The Pointe-au-Chien Indian Tribe, one of four tribes along the coast of Louisiana, is home to the Pointe-au-Chien Indian Tribe. Filled a formal complaintIn 2020, the U.N. claimed that the U.S. government had violated its human rights by failing climate change action.

The only reason Pointe-au-Chien citizens have left their homes in Lafourche Parish is because of land loss, Dardar said.

And she described their neighbors on Isle de Jean Charles as the “first climate change refugees,” though she said she dislikes the term.

“Even though you take us off a piece of land and you put us in another place, it doesn’t matter, because at one time it was all Native American land,” Dardar said. “So no matter where you move us, we’re not refugees. We’re still in our land.”

The Isle de Jean Charles Band of Biloxi-Chitimacha-Choctaw Tribe are resettling with assistance from the First federally funded programTo relocate residents who are at risk from the effects of climate change. Their island home in Terrebonne parish has seen much of its land disappear due to subsidence, coastal erosion, and rising sea levels. According to the Isle de Jean Charles website.

Author and environmental activist Bill McKibben. Photo © Nancie Battaglia

Author and environmental activist Bill McKibben. Photo © Nancie Battaglia

The “iron law” of climate change is, the less one did to cause it, the sooner and harder one is impacted by it, according to environmentalist McKibben.

That’s one reason people of faith should care about the growing climate crisis. The Hebrew Bible and the Gospels are full of messages about welcoming the stranger and loving one’s neighbor, he noted.

And when it comes to Scripture about caring for the environment, he said, “You don’t really have to pass the first page, do you?” The biblical book of Genesis opens with the story of creation.

“Those two things seem to me to dictate that we work hard to stop climate change and we work hard to take care of the people who’ve been damaged by that which we can’t stop,” said McKibben, who is United Methodist.

According to the environmentalist, 2020 was the most active year for hurricanes in American history. He said that the fossil fuel that causes climate changes is what allows Russian President Vladimir Putin, to wage war against Ukraine. This alone has resulted in more than 5,000,000 refugees.

He added that there are still things people can accomplish and reasons to believe in themselves.


RELATED: Evangelical scientist Katharine Hayhoe finds hope in United Nations’ climate report


McKibben stated that he is encouraged both by solutions like solar power and wind power, and by the growing movement for climate change mitigation led mainly by young people like Greta Thnberg and groups such as Young Evangelicals for Climate Action.

LIRS continues to support climate displaced persons and advocate for greater protections for them. This includes a pathway to U.S citizenship for those who are unable to return home.

Verdin even plants a garden in the face of despair.

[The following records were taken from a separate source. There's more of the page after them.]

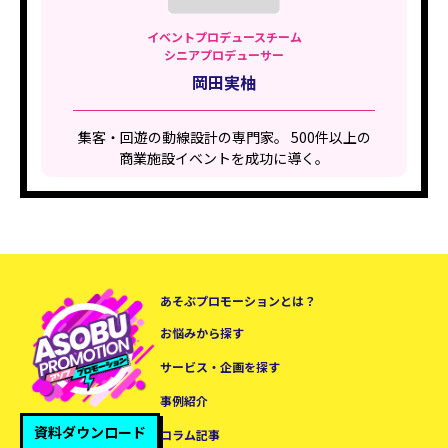
イベントプロデュースチーム
シニアプロデューサー
岡田実柚
集客・回遊の動線設計の専門家。 500件以上の
商業施設イベントを成功に導く。
あそぶプロモーションとは？
お悩みから探す
サービス・企画を探す
事例紹介
資料ダウンロード
コラム記事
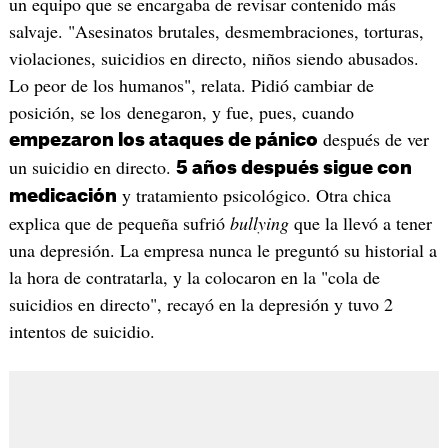
un equipo que se encargaba de revisar contenido más
salvaje. "Asesinatos brutales, desmembraciones, torturas,
violaciones, suicidios en directo, niños siendo abusados.
Lo peor de los humanos", relata. Pidió cambiar de
posición, se los denegaron, y fue, pues, cuando
después de ver
empezaron los ataques de pánico
un suicidio en directo.
5 años después sigue con
y tratamiento psicológico. Otra chica
medicación
explica que de pequeña sufrió
bullying
que la llevó a tener
una depresión. La empresa nunca le preguntó su historial a
la hora de contratarla, y la colocaron en la "cola de
suicidios en directo", recayó en la depresión y tuvo 2
intentos de suicidio.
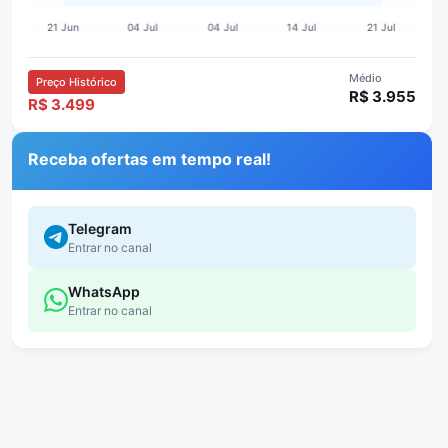
Médio
Preço Histórico
R$ 3.955
R$ 3.499
Receba ofertas em tempo real!
Telegram
Entrar no canal
WhatsApp
Entrar no canal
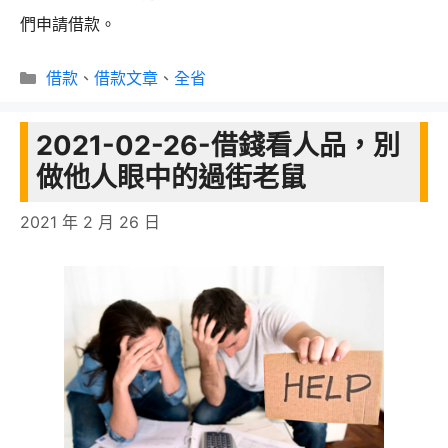
們申請借款。
分
借款
、
借款文章
、
全省
類
2021-02-26-借錢看人品，別
做他人眼中的過街老鼠
2021 年 2 月 26 日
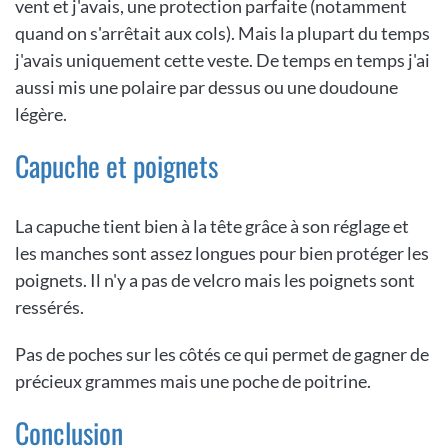
vent et j'avais, une protection parfaite (notamment
quand on s'arrêtait aux cols). Mais la plupart du temps
j'avais uniquement cette veste. De temps en temps j'ai
aussi mis une polaire par dessus ou une doudoune
légère.
Capuche et poignets
La capuche tient bien à la tête grâce à son réglage et
les manches sont assez longues pour bien protéger les
poignets. Il n'y a pas de velcro mais les poignets sont
ressérés.
Pas de poches sur les côtés ce qui permet de gagner de
précieux grammes mais une poche de poitrine.
Conclusion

She is planting elderberry, maypop and goldenrod, wild onions, and wild onions. These are medicinal plants that can be used as natural dyes or to relieve anxiety. She chooses plants that are in danger of disappearing along with the coastline, moving them to a plot of land further inland and hoping they’ll adapt.

She’ll see how they take, she said.

It reminded her that while humans may not see the consequences of their actions, she can still do her part.

“The seas are rising here. We’re witnessing that,” Verdin said.

“We’re learning how to adapt to it. We just need to look at things differently, and also remember that nature must be respected. We can’t control it or manipulate it anymore.”